Wind farm construction generates controversy in Butler County

? Construction work has begun on one of the state’s first wind farms and Butler County residents are wondering whether the project will help save area ranches, or be an environmental and financial disaster.

Four ranchers have leased 8,000 acres of tallgrass prairie in the Flint Hills to PPM Energy, a U.S. subsidiary of ScottishPower, to build a 150-megawatt Elk River Wind farm. The $190 million project involves 100 wind turbines, expected to generate enough electricity for 42,000 homes.

The electricity will be purchased by The Empire District Electric Co., in Joplin, Mo., which will sell it to customers in Missouri.

Although two lawsuits are trying to stop construction, 22 miles of roads have been built and work has begun on towers that will hold the wind turbines.

Clinton Squier, whose family has ranched in the area for decades, has watched the construction three miles down the road.

“I just wonder if it’s going to work,” said Squier, 84. “Nothing like this has ever happened around here before. I hope it makes some money.”

“It could save a lot of ranches,” added his wife, Patricia.

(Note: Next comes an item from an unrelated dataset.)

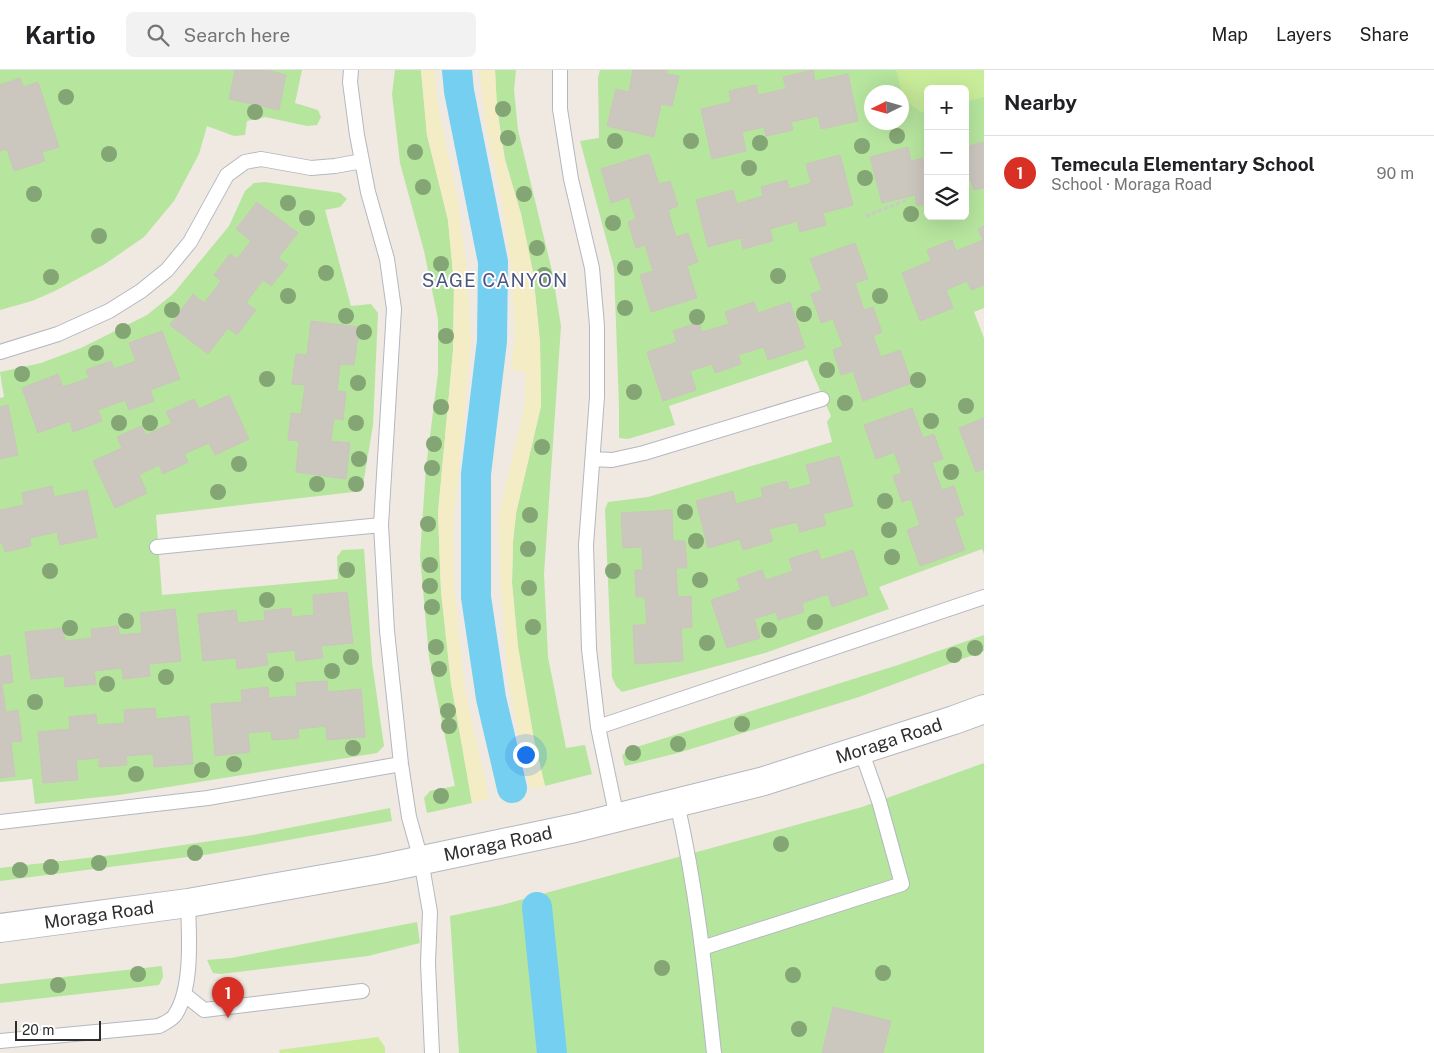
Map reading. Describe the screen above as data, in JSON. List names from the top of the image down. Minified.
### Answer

Marce Brewer, a member of the Butler County Economic Development Board, believes the wind industry will help ranchers.

“Some of these ranches around Beaumont have been in the same families for a hundred years,” she said. “This could help them keep their ranches.”

But critics say the wind farm will ruin one of North America’s largest remaining tracts of tallgrass prairie, and won’t benefit anyone but the companies building it and selling electricity.

“This project will become the poster child of how not to be good stewards of a tallgrass prairie,” said Ron Klataske, director of Audubon of Kansas.

“They are going to destroy an intact prairie that is twice as large as Prairie State Park in Missouri,” he said. “A Missouri company would never think of planting 50 or 100 towers in that park, destroying the integrity of that area. It’s as if the prairies in Kansas have no value.”

Klataske also said the wind farm will pay no property taxes to the school district, the county or the state. Westar Energy, a Topeka-based utility, convinced the Legislature 15 to 20 years ago not to tax renewable energy so it could build two wind turbines as an experiment, he said. He said such projects also will receive more than $100 million in federal tax exemptions in the next 10 years.

“These projects are primarily built for tax credits,” he said “There are now scores of proposals to build industrial-scale projects using this exemption.”

Will Johnson, Butler County administrator, said even the county commission was split on the project, with some believing it could create jobs and make money for landowners, but others disagreeing with the state tax exemptions.

The county is getting nothing from the project other than the repair of the roads that the trucks are ruining as the project advances.

John Hueston, manager of the project for PPM, said the wind farm should be complete by November or December.

“It’ll take a year or two to get the numbers out of it in terms of production,” he said. “We could recover the costs in seven to 10 years.”

Hueston said the wind-power industry was gathering momentum in the U.S. and Kansas should profit from it because it has favorable conditions for wind-to-energy conditions.

Pilots from Wichita, which is 45 miles west of Beaumont, fly in and taxi their planes on the town streets to park next to the Beaumont Hotel.

“Last weekend, we had 60 aircraft here and about 100 looky-looks,” said Jenny Rodrigues, manager of the hotel. “The wind farm, we hope, could become a tourist attraction for us.”

She said about 85 percent of the local residents support the project because it benefits property owners and its renewable energy. The 15 percent who oppose it are mostly not from the area, she said.

“Some people question why they should build a wind farm in this state to sell electricity to another state – let Missouri build their own wind farms,” she said.